By: Lisa Schuman, LCSW
The holidays can be the happiest time of the year… or the saddest. According to the National Institutes of Health, there is a high incidence of depression during December’s holiday season. Hospitals report an increase in the number of suicides or attempted suicides during this time of year. Mental health professionals report a significant increase in their patients’ symptoms of depression and anxiety.
Managing meaningful relationships.
If you are undergoing fertility treatment, interactions with friends and family during a time of year that is supposed to be joyous can be difficult for several reasons. First, it may be a time when announcements are made, such as “we are pregnant.” Even if you feel happy for a relative or friend who makes such an announcement, it is only natural that you would also feel badly about your own misfortune. Second, family members can be intrusive. They may ask too many questions or share unsolicited advice. Finally, the holidays can mark the end of another year without a baby. The resulting pain for the infertility patient can be enormous. For people who are trying to conceive and have had a loss the pain can be even greater.
It is commonly known that infertility can be a clinically depressing experience. We know that unsuccessful fertility patients can experience varying levels of depression similar to chemotherapy patients. Friends and family rarely understand this, and therefore cannot be expected say or do “the right thing.” It’s unlikely that baby announcements will be postponed, that sweet aunt Elizabeth will restrain herself from asking, “so when will you two have children?” or that a sister-in-law will stop herself from sharing how easy it was to get pregnant
Make self-care a priority.
Therefore, it is wise to remember how upsetting these interactions can be and to prepare for the holidays. While the pain cannot be eliminated, it can be minimized and it is possible to practice self-care. Understanding that the holidays may bring added stress provides you with the option to minimize your interactions with friends and family or to be direct with them about your feelings. A friend or family member may not always understand if their beloved relative doesn’t attend every family event, but missing a few events can usually be tolerated. If being direct is an option, friends and family often respond well to hearing that while the pain of infertility or a loss makes attending a particular event painful, attending future events will be a pleasure and that you plan to be at Janie’s second, third, and every birthday party afterwards.

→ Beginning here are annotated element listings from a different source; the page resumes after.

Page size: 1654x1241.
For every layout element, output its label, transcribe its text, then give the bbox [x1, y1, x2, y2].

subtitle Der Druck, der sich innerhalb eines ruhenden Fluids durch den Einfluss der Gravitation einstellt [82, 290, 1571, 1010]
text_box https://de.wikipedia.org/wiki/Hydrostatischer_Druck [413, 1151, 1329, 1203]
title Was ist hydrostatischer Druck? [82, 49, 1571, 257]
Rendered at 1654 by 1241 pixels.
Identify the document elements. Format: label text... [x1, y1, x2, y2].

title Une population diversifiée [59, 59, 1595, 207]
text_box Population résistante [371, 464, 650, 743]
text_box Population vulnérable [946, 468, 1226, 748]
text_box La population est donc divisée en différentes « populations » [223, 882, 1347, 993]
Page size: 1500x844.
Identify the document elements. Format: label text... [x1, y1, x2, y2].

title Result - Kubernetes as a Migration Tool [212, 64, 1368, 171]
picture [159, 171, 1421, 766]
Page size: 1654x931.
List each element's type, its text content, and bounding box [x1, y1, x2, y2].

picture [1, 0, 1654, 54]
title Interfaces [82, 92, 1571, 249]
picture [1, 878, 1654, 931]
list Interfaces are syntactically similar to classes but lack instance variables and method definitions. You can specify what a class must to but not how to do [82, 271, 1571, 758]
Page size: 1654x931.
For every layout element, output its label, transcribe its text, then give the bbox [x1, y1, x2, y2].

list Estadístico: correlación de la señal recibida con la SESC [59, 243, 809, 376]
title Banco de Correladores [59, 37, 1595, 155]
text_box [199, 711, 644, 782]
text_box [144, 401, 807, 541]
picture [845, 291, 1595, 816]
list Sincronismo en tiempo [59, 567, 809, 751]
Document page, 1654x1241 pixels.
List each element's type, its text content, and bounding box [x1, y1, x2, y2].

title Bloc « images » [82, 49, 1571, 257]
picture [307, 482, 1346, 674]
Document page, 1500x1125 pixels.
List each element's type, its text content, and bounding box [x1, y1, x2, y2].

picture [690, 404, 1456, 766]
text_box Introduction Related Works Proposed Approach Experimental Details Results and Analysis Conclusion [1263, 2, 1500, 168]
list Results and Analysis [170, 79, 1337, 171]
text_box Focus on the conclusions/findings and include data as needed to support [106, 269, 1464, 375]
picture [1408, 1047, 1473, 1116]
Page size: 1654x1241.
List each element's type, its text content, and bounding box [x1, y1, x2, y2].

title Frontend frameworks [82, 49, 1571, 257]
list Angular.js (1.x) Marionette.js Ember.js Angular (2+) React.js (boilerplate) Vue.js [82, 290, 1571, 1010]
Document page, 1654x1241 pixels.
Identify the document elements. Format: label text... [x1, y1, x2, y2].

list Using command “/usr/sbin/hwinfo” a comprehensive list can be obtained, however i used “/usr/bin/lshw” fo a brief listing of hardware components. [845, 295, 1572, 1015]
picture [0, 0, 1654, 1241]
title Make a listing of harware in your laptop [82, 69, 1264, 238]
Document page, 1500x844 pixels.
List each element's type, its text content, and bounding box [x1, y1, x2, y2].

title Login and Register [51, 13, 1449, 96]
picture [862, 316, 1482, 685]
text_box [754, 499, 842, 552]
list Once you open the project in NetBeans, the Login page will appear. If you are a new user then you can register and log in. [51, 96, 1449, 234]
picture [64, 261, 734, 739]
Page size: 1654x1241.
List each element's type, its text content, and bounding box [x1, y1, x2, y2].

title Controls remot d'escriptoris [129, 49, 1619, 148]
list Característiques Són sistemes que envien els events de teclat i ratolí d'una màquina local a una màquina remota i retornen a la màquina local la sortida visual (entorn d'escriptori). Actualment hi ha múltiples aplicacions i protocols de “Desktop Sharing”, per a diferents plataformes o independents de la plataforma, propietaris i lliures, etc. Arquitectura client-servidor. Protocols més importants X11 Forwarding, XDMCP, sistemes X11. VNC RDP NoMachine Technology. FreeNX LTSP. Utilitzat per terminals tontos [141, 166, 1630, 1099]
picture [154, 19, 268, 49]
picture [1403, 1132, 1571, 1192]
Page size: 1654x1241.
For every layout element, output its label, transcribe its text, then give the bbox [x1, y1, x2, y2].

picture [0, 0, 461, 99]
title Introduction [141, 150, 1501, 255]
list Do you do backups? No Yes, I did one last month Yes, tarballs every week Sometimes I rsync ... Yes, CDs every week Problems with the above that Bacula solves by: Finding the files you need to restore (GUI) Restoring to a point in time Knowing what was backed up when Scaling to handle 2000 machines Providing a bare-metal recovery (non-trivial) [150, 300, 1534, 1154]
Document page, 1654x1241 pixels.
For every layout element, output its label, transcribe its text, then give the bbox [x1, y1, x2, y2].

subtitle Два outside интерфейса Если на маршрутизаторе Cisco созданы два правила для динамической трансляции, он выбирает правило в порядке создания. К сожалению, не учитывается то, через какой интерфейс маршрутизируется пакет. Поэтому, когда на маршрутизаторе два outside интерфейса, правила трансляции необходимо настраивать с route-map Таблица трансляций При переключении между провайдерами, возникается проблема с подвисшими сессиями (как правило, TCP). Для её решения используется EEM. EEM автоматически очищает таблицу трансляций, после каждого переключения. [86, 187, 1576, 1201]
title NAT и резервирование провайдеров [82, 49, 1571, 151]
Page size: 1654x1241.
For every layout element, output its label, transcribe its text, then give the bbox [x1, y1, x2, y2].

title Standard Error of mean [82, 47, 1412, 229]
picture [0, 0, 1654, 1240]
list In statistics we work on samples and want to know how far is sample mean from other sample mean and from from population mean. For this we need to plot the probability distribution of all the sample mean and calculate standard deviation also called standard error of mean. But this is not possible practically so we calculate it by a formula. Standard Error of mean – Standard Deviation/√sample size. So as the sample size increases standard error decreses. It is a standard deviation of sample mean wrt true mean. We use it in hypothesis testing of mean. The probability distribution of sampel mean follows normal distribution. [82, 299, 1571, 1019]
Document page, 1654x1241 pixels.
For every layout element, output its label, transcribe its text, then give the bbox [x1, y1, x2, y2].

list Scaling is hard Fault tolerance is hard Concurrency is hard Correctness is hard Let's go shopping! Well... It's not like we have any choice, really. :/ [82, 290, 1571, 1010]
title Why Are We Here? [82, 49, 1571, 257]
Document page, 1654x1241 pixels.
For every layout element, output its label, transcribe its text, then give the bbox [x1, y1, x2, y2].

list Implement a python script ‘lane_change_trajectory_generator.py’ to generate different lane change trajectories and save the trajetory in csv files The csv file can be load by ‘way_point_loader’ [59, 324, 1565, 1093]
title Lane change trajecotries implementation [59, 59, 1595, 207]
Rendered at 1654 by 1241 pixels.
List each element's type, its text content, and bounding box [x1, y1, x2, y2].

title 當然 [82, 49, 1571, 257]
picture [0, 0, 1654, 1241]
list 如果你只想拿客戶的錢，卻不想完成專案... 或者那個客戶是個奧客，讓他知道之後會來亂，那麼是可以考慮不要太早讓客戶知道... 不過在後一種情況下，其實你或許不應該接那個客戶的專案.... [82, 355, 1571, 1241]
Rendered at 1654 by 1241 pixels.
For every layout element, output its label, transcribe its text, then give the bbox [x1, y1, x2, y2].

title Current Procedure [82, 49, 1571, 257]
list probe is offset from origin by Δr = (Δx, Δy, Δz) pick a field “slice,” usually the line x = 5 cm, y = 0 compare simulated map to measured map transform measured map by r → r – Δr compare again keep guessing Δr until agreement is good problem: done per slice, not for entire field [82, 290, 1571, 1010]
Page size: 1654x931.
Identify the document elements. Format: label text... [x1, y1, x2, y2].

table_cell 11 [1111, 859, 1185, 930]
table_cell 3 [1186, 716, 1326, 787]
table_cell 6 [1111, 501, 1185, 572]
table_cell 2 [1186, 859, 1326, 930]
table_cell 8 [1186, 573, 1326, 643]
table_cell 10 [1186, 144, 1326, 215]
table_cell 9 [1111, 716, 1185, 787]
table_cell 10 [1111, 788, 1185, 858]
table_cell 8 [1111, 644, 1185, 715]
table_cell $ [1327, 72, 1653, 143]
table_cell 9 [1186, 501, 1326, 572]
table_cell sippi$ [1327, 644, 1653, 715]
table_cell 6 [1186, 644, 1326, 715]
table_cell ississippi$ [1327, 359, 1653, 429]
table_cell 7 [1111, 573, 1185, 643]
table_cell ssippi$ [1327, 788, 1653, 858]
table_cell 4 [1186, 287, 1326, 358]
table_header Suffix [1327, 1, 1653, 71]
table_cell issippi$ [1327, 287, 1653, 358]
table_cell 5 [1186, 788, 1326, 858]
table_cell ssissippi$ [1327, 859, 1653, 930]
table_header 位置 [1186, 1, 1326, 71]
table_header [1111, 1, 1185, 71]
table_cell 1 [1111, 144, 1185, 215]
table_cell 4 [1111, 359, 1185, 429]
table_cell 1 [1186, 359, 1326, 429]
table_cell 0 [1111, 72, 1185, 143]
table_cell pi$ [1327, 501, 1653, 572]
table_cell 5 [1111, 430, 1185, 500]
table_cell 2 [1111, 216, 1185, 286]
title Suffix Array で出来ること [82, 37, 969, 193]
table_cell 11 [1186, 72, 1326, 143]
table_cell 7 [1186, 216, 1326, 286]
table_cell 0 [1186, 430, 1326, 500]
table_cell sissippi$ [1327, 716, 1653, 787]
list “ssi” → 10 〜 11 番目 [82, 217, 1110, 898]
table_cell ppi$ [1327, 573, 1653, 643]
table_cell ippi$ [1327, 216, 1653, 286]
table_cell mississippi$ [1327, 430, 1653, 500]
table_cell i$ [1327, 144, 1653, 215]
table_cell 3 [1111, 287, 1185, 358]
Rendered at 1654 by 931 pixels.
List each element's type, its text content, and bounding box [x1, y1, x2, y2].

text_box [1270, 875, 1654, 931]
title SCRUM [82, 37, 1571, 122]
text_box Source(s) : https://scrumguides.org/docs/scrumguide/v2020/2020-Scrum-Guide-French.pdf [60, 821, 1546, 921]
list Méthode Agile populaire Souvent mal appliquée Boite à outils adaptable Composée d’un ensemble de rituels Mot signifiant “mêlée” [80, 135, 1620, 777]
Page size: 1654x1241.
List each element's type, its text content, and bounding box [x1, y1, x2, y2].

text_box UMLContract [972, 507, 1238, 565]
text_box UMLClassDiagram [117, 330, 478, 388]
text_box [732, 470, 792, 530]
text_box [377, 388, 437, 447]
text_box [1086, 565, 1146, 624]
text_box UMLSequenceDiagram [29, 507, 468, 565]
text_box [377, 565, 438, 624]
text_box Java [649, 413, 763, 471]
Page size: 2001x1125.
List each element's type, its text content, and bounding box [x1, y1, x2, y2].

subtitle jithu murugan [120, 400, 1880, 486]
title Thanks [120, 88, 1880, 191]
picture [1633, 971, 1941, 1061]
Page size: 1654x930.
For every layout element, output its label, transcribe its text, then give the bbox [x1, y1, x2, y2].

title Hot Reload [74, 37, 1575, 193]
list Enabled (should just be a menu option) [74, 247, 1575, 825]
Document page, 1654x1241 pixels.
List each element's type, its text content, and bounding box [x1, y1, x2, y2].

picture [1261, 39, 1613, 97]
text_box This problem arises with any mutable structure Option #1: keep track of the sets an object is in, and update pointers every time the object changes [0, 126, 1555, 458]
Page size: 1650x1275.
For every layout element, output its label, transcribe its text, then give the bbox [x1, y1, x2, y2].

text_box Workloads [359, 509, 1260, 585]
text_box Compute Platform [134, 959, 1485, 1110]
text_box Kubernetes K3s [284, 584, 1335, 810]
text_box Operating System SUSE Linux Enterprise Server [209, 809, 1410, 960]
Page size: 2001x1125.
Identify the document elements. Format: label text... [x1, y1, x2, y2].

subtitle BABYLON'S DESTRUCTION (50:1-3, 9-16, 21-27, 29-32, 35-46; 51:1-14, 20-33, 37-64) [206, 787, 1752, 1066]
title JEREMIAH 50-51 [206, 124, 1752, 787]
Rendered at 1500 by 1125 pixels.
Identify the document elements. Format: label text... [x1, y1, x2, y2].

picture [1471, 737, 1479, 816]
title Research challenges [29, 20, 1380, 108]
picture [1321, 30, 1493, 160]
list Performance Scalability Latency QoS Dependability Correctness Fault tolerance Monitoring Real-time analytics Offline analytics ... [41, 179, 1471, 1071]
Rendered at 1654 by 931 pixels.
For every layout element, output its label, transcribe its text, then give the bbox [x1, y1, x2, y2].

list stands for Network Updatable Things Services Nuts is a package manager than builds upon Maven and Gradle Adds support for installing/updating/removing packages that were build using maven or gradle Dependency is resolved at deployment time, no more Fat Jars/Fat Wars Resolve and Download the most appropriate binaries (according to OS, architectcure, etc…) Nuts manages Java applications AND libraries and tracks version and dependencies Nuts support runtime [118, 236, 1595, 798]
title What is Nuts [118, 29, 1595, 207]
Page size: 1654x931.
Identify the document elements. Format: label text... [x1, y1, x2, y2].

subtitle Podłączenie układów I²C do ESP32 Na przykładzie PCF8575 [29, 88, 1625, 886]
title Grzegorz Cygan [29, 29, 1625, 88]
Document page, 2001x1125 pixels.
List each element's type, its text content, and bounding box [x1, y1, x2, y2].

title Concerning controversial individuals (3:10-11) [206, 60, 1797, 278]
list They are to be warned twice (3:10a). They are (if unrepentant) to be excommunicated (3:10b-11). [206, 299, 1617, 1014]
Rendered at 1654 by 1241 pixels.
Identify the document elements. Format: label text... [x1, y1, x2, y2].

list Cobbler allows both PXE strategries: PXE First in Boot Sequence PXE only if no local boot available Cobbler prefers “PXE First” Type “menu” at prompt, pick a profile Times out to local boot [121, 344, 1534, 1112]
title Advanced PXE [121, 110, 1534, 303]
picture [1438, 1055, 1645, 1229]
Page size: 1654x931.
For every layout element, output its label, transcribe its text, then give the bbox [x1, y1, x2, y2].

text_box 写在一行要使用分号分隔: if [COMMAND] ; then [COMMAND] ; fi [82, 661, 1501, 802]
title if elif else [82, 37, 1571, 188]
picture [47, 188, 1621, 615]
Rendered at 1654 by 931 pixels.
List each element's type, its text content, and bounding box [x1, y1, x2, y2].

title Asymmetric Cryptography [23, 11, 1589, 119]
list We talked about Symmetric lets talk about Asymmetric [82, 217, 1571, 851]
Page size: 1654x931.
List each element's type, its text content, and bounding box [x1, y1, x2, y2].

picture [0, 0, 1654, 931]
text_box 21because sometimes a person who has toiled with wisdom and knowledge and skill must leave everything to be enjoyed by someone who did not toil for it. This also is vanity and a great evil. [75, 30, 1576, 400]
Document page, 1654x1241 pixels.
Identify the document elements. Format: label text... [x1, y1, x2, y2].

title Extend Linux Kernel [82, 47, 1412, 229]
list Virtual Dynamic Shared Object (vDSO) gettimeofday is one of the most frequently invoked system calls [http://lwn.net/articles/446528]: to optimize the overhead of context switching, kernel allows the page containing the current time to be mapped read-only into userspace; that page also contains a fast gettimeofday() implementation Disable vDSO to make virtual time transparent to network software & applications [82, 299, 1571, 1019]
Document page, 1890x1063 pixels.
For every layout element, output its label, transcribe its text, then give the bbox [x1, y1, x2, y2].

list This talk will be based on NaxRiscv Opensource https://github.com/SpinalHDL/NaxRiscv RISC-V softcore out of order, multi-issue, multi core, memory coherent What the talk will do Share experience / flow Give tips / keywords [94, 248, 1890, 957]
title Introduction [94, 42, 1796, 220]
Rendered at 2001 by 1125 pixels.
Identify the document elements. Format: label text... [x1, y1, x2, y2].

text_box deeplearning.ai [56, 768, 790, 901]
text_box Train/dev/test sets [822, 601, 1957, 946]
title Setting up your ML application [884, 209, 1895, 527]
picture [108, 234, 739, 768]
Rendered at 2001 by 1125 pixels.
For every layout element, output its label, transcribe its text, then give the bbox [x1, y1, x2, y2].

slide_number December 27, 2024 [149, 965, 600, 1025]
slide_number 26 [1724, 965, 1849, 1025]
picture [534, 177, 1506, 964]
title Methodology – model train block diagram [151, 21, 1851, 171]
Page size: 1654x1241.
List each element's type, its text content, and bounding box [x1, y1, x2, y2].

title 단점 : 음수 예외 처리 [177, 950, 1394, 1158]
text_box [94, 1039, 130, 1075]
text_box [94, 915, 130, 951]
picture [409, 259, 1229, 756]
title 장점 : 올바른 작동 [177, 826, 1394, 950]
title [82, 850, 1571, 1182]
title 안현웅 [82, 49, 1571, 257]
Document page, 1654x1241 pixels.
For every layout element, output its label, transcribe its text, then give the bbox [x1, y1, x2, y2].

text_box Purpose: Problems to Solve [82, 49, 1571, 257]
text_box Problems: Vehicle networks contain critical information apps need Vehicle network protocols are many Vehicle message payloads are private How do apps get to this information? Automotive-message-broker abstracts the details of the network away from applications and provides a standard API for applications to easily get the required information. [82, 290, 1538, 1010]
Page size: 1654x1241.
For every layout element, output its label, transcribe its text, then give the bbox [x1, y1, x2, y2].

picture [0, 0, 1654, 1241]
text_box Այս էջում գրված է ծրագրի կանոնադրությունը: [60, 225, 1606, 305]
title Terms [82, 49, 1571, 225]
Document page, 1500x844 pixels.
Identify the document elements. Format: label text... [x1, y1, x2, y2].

If you are struggling with infertility or are recovering from a loss, it may seem unfair, or too strenuous, to make the effort to have these discussions with loved ones. However, it is also important to remember that special relationships may be worth preserving. This particular pain won’t last forever, and neither do the holidays, but relationships with family and friends may last a lifetime.
It’s about what works for you.
It may not be possible to control the outcome of your journey, but it is possible to take control over your health and well-being. Acupuncture, psychotherapy, massage, yoga or just taking some time off can be rejuvenating, and finding ways to have more control over pleasurable activities can help return a sense of balance to a life that has felt out of control for too long. If your road to family building has been bumpy, it is natural to want to hide under a rock. However, activities such as taking a cooking class or learning how to knit can serve as evidence to your body that when you put effort into something, you can see a direct benefit. Experiencing this sense of control can feel very stabilizing.
The rule of 20.
To help maintain a good relationship and give patients something positive to look forward to, I encourage them to plan time together with loved ones. The holidays can be a good time for a trip to an adults-only resort. For patients who plan to stay in town, I encourage them to find something that they enjoy doing together, such as a movie or a show. Thoughts about the treatment may persist, but if the show is focused upon 20 percent of the evening, that is 20 percent not focused on treatment. It’s also good to get out of the house, even if you are not always “in the mood”.
There may be a lot to discuss, but it is important not to allow fertility treatment to consume every discussion. I suggest patients limit infertility discussions to 20 minutes per day, and then simply put it to rest. If other issues arise, write it down for later. Tomorrow will come.
It may be hard to imagine that one day fertility treatment will be over. If you have experienced a loss, it is important to grieve and appreciate that the grief is a testament to your love. Although the memory may always be with you, the pain will also eventually fade. If you can take the time to care for yourself and plan your interactions with others, then the holiday season will be the best it can be under the circumstances, even if it may not be the most wonderful time of the year. Most importantly, you emotional well-being and relationships will be kept intact so future holidays can be truly wonderful.
If you feel your pain is too great it is important to seek help. Specialists in fertility understand your experience and can guide you to a better place in your relationships and within yourself.